There is a lot of talk from environmentalists about the high level of mercury contamination in certain fish and large marine animals. The fishing industry and pro-fishing lobbyists tell us that this is just vegetarian hippy scaremongering and we should eat all the fish we can because it is good for us.

Because the directors at Sea Shepherd are asked about this so often, I thought it would be an idea to detail some sourced information and let you decide for yourselves.

In the United States, the Food and Drug Administration (FDA) made this announcement in 2006: “Imported canned ‘chunk light tuna’ (mostly skipjack) contained nearly ten times the level of mercury deemed the cut –off for ‘low mercury’ fish.” The first FDA report on methylmercury in fish appeared in 1994 and warned consumers that shark, swordfish, and albacore tuna contained unsafe levels of mercury; however, under pressure from the tuna industry, a billion dollar enterprise in the U.S., albacore tuna were removed from the warning.

Marion Nestle, chair of New York University’s Department of Nutrition, Food Studies, and Public Health said, “Everyone should avoid eating much of the fish that are highest in methylmercury—especially shark, swordfish, and tuna…pregnant women and young children should not eat such fish at all.

Let’s move over to Japan.

Tests on whale meat for sale in Japan have revealed astonishing levels of mercury, according to Andy Coghlan in the New Scientist in 2002. “While it has long been known that the animals accumulate heavy metals such as mercury in their tissues, the levels discovered have surprised even experts.
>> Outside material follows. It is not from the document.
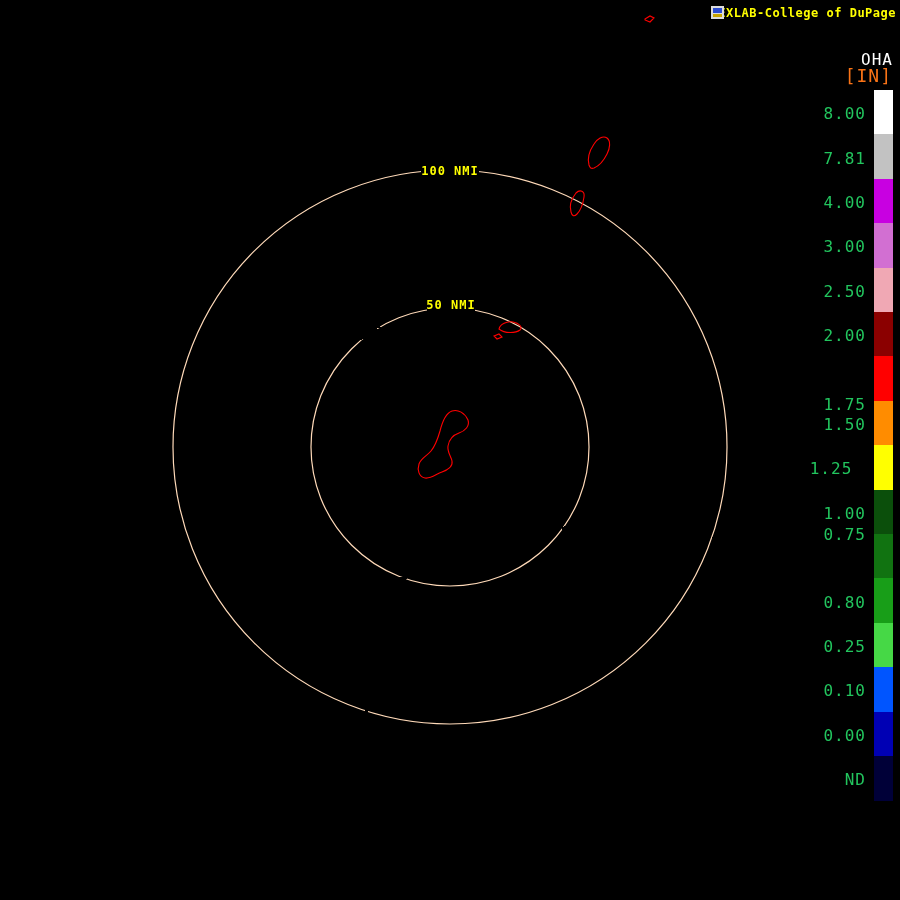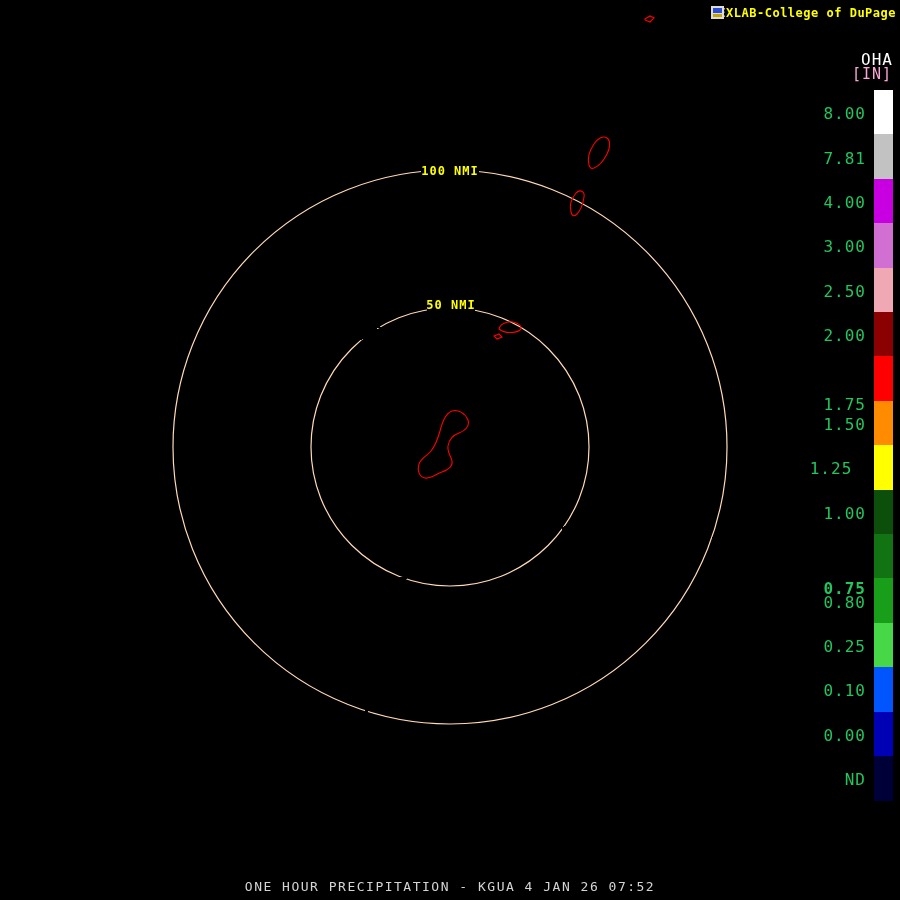"[IN]" .legend-units { color: #f9a8d4 -> #f97316; font-size: 15px -> 18px }
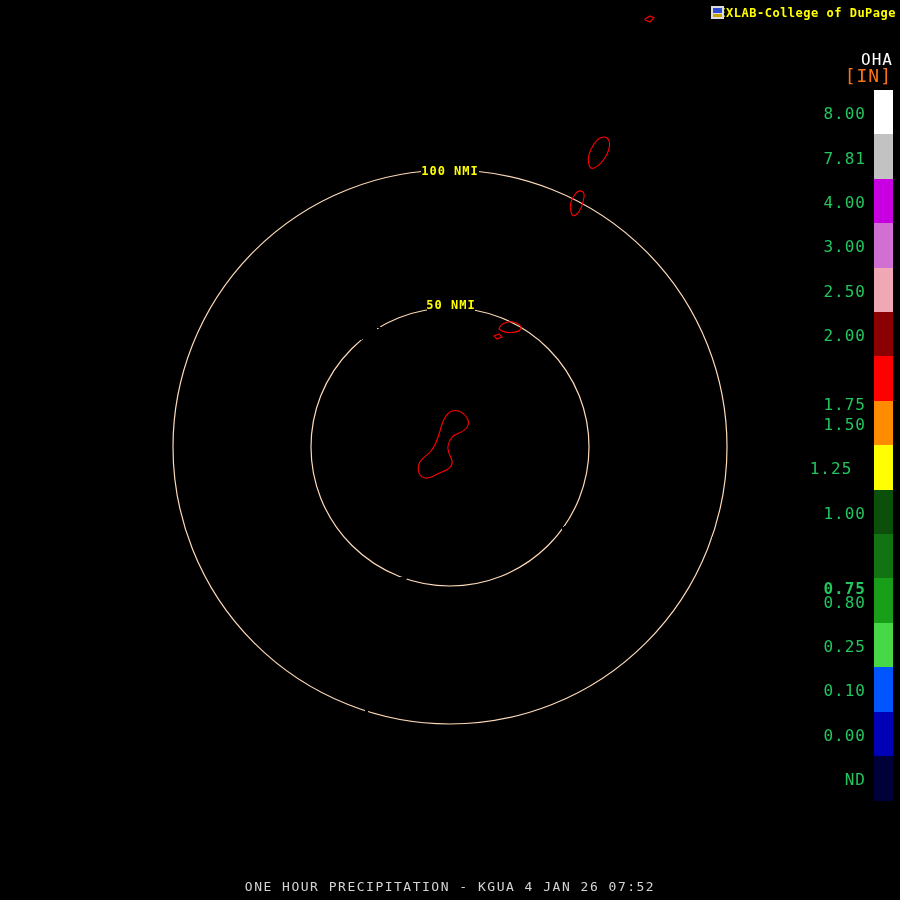"0.75" div.legend-label { font-weight: bold -> none; top: 579px -> 525px }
Two of 26 liver samples contained over 1970 micrograms of mercury per gram of liver. That is nearly 5000 times the Japanese government’s limit for mercury contamination.”

At these levels of contamination, a 170 lb man eating just 0.15 grams of whale liver would exceed the weekly mercury intake considered safe by the World Health Organization, say Tetsuya Endo, Koichi Haraguchi, and Masakatsu Sakata from the University of Hokkaido. They carried out research and found that “acute intoxication could result from a single ingestion.”
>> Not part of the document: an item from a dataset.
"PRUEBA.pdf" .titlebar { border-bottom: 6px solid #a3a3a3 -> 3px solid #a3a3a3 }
The above information has numerous sources, but I took the information from Richard Ellis’s book, Tuna - Love, Death and Mercury.

Sharks, swordfish, tuna, whales, dolphins, and other large marine animals tend to be long-lived and carry more mercury than small fish, because they accumulate more mercury as they eat large quantities of the smaller fish and sea life.

Certainly there are fishing industry experts and lobbyists who tell us there is no risk. I wonder how many of these lobbyists allow the pregnant women and children in their families to eat these species…

So if the problem is real, I am often asked, why do the governments of the United States, United Kingdom, Japan, and just about every other nation allow us to eat mercury-contaminated fish? Because commercial fishing is a multi-billion dollar global industry, and they care about your money – not necessarily your health.